Litościwie nie będę wymieniał z nazwy "klinik" i innych lecznic gdzie próbowano mnie bezczelnie naciągnąć na opłaty za bezcelowe lub nie przeprowadzne zabiegi. W jednej z nich, ładne parę lat temu zaproponowano mi laparoskopową sterylizację mojej kotki. Z rozmowy z lek. wetem dość szybko zorientowałem się, że nie ma o tej technice nawet zielonego pojęcia ale cena była jak najbardziej adekwatna. Z usługi nie skorzystałem a inny lekarz wet. usunął w mojej obecności jej macicę i jajnki. Z delikatnie prowadzonej z nim rozmowy zorientowałem się, że poprzedni chciał zrobić sterylizację z tzw. techniki cięć przyżebrowych a małe, 1 cm, nacięcia zinterpretować właścicielowi czyli mnie jako nacięcia do laparoskopii. Przecież to zwykłe oszustwo! Czym też jest stawianie diagnoz z jednorazowego badania krwi? Lekarz wet. nawet nie zadaje sobie trudu oceny spojówek. Z ich koloru, wypełnienia naczyń krwionośnych można bardzo wiele wyczytać. Inna rzecz, że do tego potrebna jest wieloletnia praktyka powiązana ze zdolonściami diagnostycznymi. Nie sposób oczekiwać tego od kogoś z ledwo 10 - cio letnim lub nawet krótszym stażem pracy. Weterynaria bez odpowiednio intensywnej reklamy jest trudna. Firmy świadczące tego typu usługi a zatrudniające kilku lekarzy nie mogłyby istnieć. Ich właściciele reklamują się na najprzeróżniejsze sposoby. Reklama internetowa, przybiera najczęściej postać "niezależnych" wypowiedzi na forach takich jak to jest zdecydowanie najwięcej.

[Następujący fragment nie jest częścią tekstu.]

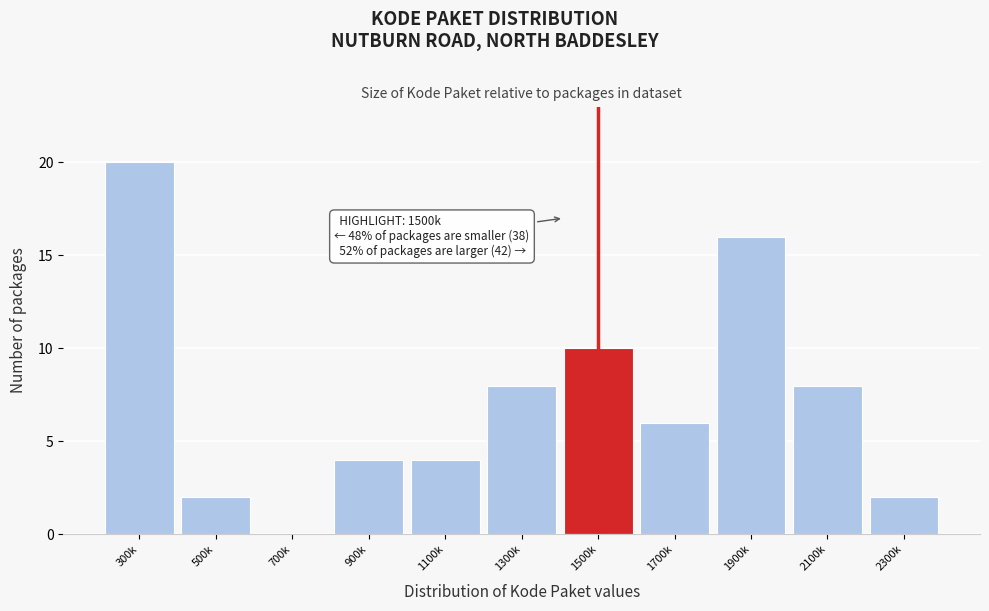

Reading right to left, transcribe all the data shown in this chart.

2300k=2	2100k=8	1900k=16	1700k=6	1500k=10	1300k=8	1100k=4	900k=4	700k=0	500k=2	300k=20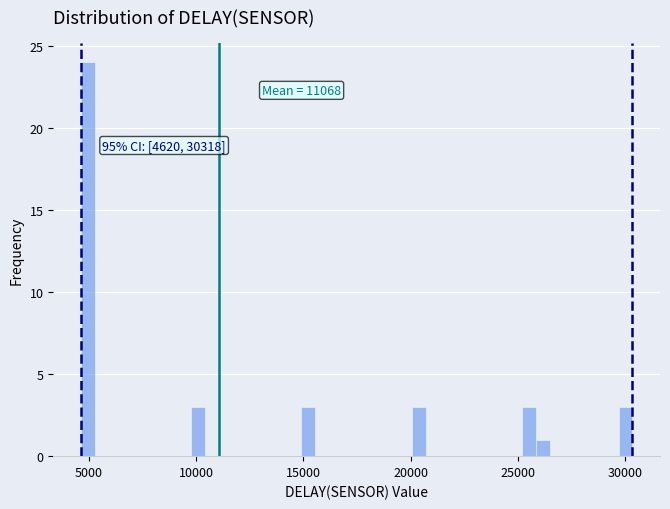

Read against the x-axis, roughly where is the centre of the tallest bar?

5000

W efekcie twój zwierzak trafia w ręce jakiegoś stażysty, który z mniejszym lub większym powodzeniem je "leczy" a ty dostajesz astronomiczny rachunek. I o to w gruncie rzeczy przecież w większości tych lecznic, klinik czy przychodni chodzi. Musi chodzić!!! Do opłacenia są ZUS-y , czynsze, rachunki, uposażenia, leki i bóg wie jeszcze co. Samemu tez z czegoś trzeba żyć. Ja osobiście korzystam od około 5 - ciu lat z usług bardzo symapatycznego lekarza przyjmującego w jednym z widzewskich gabinetów. Ma dobrze wyposażony gabinet (RTG, USG) Celowo nie podaję jego nazwiska. Nie chcę by była to reklama a jedynie tekst, który skłoni ludzi do nieco innego spojrzenia na specyfikę weterynarii. Tam bez reklamy nie da rady. Jej ofiarami padają jednak nasze zwierzęta a w najlepszym przypadku portfele.